_INSTRUCTIONS_:
[A] Answer these questions from the passage on OPEC and the oil market:
(i) In which two years did OPEC cut supplies during a recession?
(ii) By what percentage has oil consumption in the OECD countries shrunk since 2007?
(iii) About what share of global crude output does OPEC directly control?
[B] Write out the part of the passage on OPEC and the oil market starting with "The third major" and going on through "the Middle East.", word for word.
[C] Extend the passage on OPEC and the oil market past its final sentence.

_DOCUMENT PASSAGE_:
If prices are held above market levels, they will be detrimental to economic recovery, and in the United States more so than elsewhere. And so the question is, can OPEC keep them above market rates? Basic economics would suggest that successful cartels sow the seeds of their own destruction: supply cuts lead to above-market prices and generate spare capacity, a combination that generally gives cartel members a reason to stop complying with the quotas. OPEC has cut supplies during a recession on two occasions -- in 1998 and 2001 -- and both times, cartel discipline held for 24 months. OPEC's spare capacity increased from around two million barrels per day in the summer of 2008 to six million by the end of 2009. This overhang increases the risk of noncompliance, especially since one-third of it is outside Saudi Arabia. On the other hand, the rising oil prices in 2002-8 left important cartel members in a strong financial position. Even if high economic growth were to return tomorrow, it would still take three years to burn through the six million barrels a day of spare capacity and to wind up markets as tight as they were last year. Prices are thus unlikely to spike over the next two to three years. In other words, the forecast for the immediate future (through 2010) is more of the same.

This is assuming, of course, that the deeper structural changes that are occurring in the oil market comply. Three factors are especially worth keeping in mind. The first is the fact that OPEC retains inordinate power over the oil market even though it directly controls only about 40 percent of global crude output. The quick explanation for this is lack of supply growth outside OPEC. Until the mid-1990s, non-OPEC supply growth reliably increased by about one million barrels per year (if one puts aside the momentary collapse in Russian production in the early years of the country's economic liberalization). But it has now almost come to a standstill. The rising price of oil in 2002-8 did not boost production outside OPEC. One reason is that large fields in the North Sea and Alaska are declining. Another reason, more important than geology, is politics. After this long period of high prices, barriers to private-sector investment sprang up even in regions that had previously been open. That left OPEC in de facto control of investment as much as production and helps explain the surprising amount of control the cartel maintains over the market.

The second important structural change in the oil market is the shift in oil demand growth from the mature economies to the developing world. In late 2005, long before anyone was worried about an economic crisis, demand from the OECD countries started to fall in response to high prices. It continued to drop in 2006 and dropped even more in 2007, two years when economic growth was strong. And then the global economy contracted. Since 2007, oil consumption in the OECD countries has shrunk by eight percent. Demand from the OECD countries has peaked. Non-OECD consumption is now the only source of growth in global demand.

The third major shift in the oil market is related, and it pertains to energy efficiency. When it comes to oil, to say that the entire increase in global oil consumption has come from outside the OECD countries so far this century is also to say that almost all of it has come from countries that subsidize oil products. Estimates of future shifts in demand will therefore have to determine how subsidies are likely to affect demand outside the OECD countries, for example, in China or the Middle East.

In energy markets more broadly, subsidies in industrializing countries have kept demand, and hence prices, up. This is not only a costly fiscal problem; it can also create long-term distortions in the capital stock and the vehicle fleet. If, on the other hand, industrializing economies bear no such burdens, energy efficiency can become a comparative advantage. The governments of several non-OECD economies, not least that of China, are starting to realize this, and such competitive pressures are likely to force more non-OECD economies to eliminate subsidies down the road. The oil market is a good example of a more general economic principle: when the prices of end products increase (because subsidies are eliminated), energy efficiency improves and growth in global oil demand softens. In fact, the relationship between higher end-user prices and energy efficiency is one of the most reliable relationships in long-term data on energy.

_DATA PROVIDED_:
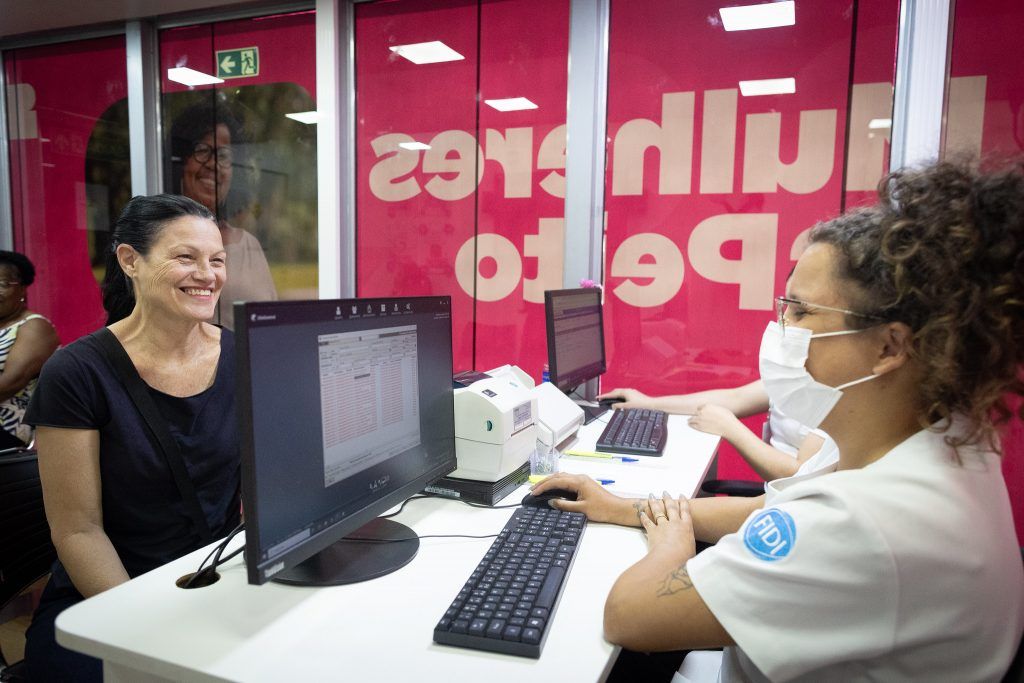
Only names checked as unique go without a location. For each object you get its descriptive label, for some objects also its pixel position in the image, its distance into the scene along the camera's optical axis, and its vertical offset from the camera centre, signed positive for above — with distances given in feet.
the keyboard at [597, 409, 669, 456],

_RESPONSES BY ITEM NUMBER_:
[A]
(i) 1998 and 2001
(ii) Eight percent
(iii) About 40 percent

[B]
The third major shift in the oil market is related, and it pertains to energy efficiency. When it comes to oil, to say that the entire increase in global oil consumption has come from outside the OECD countries so far this century is also to say that almost all of it has come from countries that subsidize oil products. Estimates of future shifts in demand will therefore have to determine how subsidies are likely to affect demand outside the OECD countries, for example, in China or the Middle East.

[C]
FUELS' FUTURES

Oil production is concentrated geographically, and the market for oil is dominated by geopolitical considerations. Not so for coal. Aside from the fact that global coal consumption is led by China -- which in 2008 accounted for 43 percent of global coal consumption and 85 percent of global coal consumption growth -- the market for coal is much less concentrated than that for oil. Coal trades internationally in a smaller but highly competitive market, the size and sophistication of which is increasing quietly while its efficiency remains underestimated. During 2008, the price of coal rose until the summer and then collapsed. It fell longer and further than that of oil because no coal cartel was there to stabilize it. The market had also become very competitive: in response to a rise in transport costs, Europe, for example, substituted imports from the Indian Ocean basin with imports from the United States.

Coal also matters thanks to the fact that it can substitute for natural gas in power production. In the European Union, relatively low gas prices and the existence of a carbon price meant that it was more expensive to generate electricity from coal than from gas in early 2008. As a result, electricity production from gas rose by eight percent, and electricity production from coal fell by nine percent.

The ability of natural gas to serve as a substitute for coal is important for its future. During the economic crisis, natural gas prices followed the same pattern as that of other fuel prices: the economic downturn caused global gas production (which was at a record level then) to exceed gas consumption, depressing prices from the summer of 2008 well into 2009. Natural gas markets, both for piped gas and for liquefied natural gas (LNG), also got hit by the same double whammy that affected other fuels: an increase in production that happened to coincide with a decline in demand.

That increase in gas production was partly the result of fundamental technological advancements in U.S. gas production. In response to tight supplies and rising prices, technological advances, such as horizontal drilling (which eases access to layers of oil or gas) and hydraulic fracturing (which uses water pressure to release gas from hard rocks), were employed to make unconventional gas resources, such as tight gas, shale gas, and coal-bed methane, accessible on a large scale. As a result, production from unconventional gas deposits in the United States has almost doubled over the past decade, and the share of these deposits in total U.S. gas production has reached about 50 percent. Unconventional resources are becoming conventional. And as production has risen, prices have declined. The recession has only exacerbated this effect: falling demand has further brought down prices. Domestic production has had to be scaled back. Imports into the United States, of piped gas and LNG alike, have decreased as well.

For consumers, there is an additional positive effect of comparatively low gas prices: gas can compete with coal as an input fuel for power generation again. In the few years before the economic crisis, gas prices had been rising with the price of oil, chasing parity with residual fuel oil, another substitute in power generation. The last time natural gas prices were close to coal prices for a prolonged period was back in the 1990s, when the advent of the technology for combined cycle gas turbines increased the capacity of gas-fired power generation. But that did not last: as gas consumption grew and supplies tightened, gas prices rose, eroding the competitiveness of gas over coal. Thanks to its regained price advantage, coal continued to dominate power generation until very recently.

Now that gas prices are once more competitive relative to those of coal, U.S. power generation is changing again. And thanks to the first "dash for gas," in the 1990s, gas-fired power-generation capacity in the United States today is very well developed; in fact, it exceeds coal-fired power-generation capacity. The share of gas in total power generation in the United States reached an unprecedented 28 percent in the fall of 2009, up from 20 percent in the first half of 2008.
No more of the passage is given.